◆ **Instruction**:
Pick up the article about the Ruismaker drum app from where it stops and carry it forward.

◆ **Source passage**:
It’s only a couple of months since Bram Bos launched his Ruismaker iOS drum app. Ruismaker was interesting not because it featured some uber-complex and sophisticated drum programming options but perhaps because it was designed to be the opposite of that; a drum synth that was easy to program, had modest demands on the iOS hardware host and very easy to get to grips with.
Oh, and it also came in an Audio Units format only. If anything, this last point was perhaps just as important as whether the drum machine itself was up to the task (although it most certainly was) because, for the previous 9 months or so, many iOS musicians have been keeping their fingers crossed that Apple’s Audio Units plugin format – already well established in the desktop-based music production environment – was going to gain a grip under iOS9. However, for a variety of reasons (and some key ones down to Apple’s initial implementation of AU under iOS), developers were somewhat cautious in their adoption of the AU format….

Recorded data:
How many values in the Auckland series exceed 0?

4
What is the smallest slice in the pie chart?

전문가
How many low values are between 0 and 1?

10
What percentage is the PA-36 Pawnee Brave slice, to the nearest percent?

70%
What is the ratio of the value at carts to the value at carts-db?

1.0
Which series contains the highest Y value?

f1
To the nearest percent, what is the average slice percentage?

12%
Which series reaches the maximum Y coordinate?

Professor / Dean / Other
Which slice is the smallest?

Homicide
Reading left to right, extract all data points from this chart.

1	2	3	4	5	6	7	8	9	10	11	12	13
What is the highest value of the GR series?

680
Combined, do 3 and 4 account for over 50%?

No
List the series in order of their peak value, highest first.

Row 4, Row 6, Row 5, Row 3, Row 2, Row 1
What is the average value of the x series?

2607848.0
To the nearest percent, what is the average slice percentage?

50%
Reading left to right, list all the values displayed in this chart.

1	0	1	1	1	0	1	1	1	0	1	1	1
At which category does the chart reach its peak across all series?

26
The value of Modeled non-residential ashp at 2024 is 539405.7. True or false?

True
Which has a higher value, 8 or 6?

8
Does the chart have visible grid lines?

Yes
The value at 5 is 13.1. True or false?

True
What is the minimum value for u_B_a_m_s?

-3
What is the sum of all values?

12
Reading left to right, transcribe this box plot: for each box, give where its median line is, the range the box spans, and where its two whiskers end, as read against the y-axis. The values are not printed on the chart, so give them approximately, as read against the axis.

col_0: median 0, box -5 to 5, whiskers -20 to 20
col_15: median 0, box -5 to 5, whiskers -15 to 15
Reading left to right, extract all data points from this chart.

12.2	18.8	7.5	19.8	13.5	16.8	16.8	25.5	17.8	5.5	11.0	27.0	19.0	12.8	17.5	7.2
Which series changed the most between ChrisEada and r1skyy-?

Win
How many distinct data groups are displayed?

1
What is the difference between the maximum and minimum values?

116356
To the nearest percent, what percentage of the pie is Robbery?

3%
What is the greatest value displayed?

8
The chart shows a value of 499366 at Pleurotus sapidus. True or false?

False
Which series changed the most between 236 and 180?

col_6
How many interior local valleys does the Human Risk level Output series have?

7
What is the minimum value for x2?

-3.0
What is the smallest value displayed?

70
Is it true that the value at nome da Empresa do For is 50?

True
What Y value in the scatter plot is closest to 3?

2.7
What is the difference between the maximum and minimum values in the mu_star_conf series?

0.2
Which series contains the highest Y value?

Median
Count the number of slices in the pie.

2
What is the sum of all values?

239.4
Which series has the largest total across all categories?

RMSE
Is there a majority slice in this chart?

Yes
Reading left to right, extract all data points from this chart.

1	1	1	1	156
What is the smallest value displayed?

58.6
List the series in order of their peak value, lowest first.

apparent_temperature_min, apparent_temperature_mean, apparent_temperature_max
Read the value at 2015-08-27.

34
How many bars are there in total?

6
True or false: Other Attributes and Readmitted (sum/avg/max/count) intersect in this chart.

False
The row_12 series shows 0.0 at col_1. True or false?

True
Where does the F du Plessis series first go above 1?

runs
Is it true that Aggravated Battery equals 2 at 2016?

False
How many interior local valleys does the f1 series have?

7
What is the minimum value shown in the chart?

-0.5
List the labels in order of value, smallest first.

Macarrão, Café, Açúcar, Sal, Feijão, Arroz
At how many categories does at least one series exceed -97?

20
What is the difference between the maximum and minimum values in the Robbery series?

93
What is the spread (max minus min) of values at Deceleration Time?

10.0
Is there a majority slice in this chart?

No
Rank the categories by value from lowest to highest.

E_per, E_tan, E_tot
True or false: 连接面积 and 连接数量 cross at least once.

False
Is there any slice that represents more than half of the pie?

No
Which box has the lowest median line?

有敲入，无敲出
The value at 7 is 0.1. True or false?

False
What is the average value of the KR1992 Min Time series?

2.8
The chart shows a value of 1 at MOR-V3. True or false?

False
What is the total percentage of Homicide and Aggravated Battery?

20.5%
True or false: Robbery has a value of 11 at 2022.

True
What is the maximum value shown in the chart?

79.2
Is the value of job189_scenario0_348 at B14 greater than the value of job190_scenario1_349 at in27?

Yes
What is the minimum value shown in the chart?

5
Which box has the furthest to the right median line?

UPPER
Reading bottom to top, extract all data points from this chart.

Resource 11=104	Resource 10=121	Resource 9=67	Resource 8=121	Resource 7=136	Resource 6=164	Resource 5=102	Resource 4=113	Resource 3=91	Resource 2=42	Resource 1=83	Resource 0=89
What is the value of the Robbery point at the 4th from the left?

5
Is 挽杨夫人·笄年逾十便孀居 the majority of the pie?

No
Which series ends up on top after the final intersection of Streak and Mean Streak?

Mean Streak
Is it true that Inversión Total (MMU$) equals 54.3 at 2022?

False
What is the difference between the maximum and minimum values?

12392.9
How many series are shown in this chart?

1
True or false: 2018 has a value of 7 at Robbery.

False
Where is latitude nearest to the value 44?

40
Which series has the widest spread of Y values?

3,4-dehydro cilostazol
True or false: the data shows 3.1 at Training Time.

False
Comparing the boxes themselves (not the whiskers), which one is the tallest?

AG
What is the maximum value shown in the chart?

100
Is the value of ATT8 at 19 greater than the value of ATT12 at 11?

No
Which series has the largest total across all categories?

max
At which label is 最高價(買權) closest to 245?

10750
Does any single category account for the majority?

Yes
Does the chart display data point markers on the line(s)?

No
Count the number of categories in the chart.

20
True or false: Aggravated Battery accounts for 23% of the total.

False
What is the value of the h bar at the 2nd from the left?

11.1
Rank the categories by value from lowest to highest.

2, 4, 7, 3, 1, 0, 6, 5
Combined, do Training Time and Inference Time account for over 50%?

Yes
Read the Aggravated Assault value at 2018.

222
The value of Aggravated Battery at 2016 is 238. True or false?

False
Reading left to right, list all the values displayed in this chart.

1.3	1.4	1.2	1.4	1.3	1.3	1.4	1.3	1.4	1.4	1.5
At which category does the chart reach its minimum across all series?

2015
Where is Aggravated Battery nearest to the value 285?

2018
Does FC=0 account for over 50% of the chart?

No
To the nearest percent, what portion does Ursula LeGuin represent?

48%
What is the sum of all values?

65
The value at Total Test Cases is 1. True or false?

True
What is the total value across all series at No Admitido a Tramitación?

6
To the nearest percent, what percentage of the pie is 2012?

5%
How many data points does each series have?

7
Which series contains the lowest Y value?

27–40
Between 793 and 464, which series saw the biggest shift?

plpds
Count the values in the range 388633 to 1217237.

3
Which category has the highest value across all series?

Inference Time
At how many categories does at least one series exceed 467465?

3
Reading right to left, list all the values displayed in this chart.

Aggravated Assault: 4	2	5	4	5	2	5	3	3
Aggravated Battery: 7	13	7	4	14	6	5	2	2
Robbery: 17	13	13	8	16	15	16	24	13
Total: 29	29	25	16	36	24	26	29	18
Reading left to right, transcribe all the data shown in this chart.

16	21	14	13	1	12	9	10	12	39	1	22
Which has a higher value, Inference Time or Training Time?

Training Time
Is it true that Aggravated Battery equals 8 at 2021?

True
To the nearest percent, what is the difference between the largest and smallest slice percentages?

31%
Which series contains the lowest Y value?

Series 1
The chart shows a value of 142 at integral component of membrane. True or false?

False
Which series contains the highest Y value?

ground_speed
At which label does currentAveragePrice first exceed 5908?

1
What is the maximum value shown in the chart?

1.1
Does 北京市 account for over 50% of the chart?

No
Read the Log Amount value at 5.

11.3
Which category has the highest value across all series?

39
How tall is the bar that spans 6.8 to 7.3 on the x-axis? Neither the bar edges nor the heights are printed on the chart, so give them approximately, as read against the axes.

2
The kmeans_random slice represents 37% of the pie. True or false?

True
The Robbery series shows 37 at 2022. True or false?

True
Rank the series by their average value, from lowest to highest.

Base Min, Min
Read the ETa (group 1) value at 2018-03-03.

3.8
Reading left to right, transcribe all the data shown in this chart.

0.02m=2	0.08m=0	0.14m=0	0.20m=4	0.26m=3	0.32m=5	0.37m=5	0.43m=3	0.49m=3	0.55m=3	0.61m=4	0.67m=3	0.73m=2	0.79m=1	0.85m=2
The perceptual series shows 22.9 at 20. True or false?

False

◆ **Task response**:
Thankfully, with AUv.3 now available, this does appear to be changing and Ruismaker was a very clear sign of that change. And, as if do confirm the point, Bram is now back with what he describes as Ruismaker’s ‘crazy twin sister’; Ruismaker FM. Like the original, this is an AU-only, compact drum synth. As can be seen from the various screenshots shown below, the format is similar enough to the original the Ruismaker users will instantly feel at home with the new ‘FM’ option. So, if the original Ruismaker appealed, should you also be interested in the new Ruismaker FM?
As with Rusimaker, Ruismaker FM users can download a short, but very well written, PDF manual for the app via Bram’s website. This is well worth a read and it does offer a good description of the differences between the two app. While there are some obvious visual differences, these are down to the underlying engines within the two app. While Ruismaker is based on an analog-style (well, virtual analog style) synth engine, in Ruismaker FM the engine is based upon a digital modelling approach which is, apparently, better for FM synth emulation. As you would perhaps expect, while both apps are therefore capable of creating a range of electronic drum sounds (and with areas of sonic overlap), they also each offer their own unique possibilities.
At a practical level, Ruismaker FM is an AU-only plugin and does, therefore, require a suitable variant of iOS (v.9.0 or later is listed), suitable iOS hardware plus a suitable AU host. The app is, however, universal and, at just 5MB, it should be possible to squeeze it in almost anywhere. Like Ruismaker, ‘FM’ is priced at a very modest UK£3.99/US$4.99.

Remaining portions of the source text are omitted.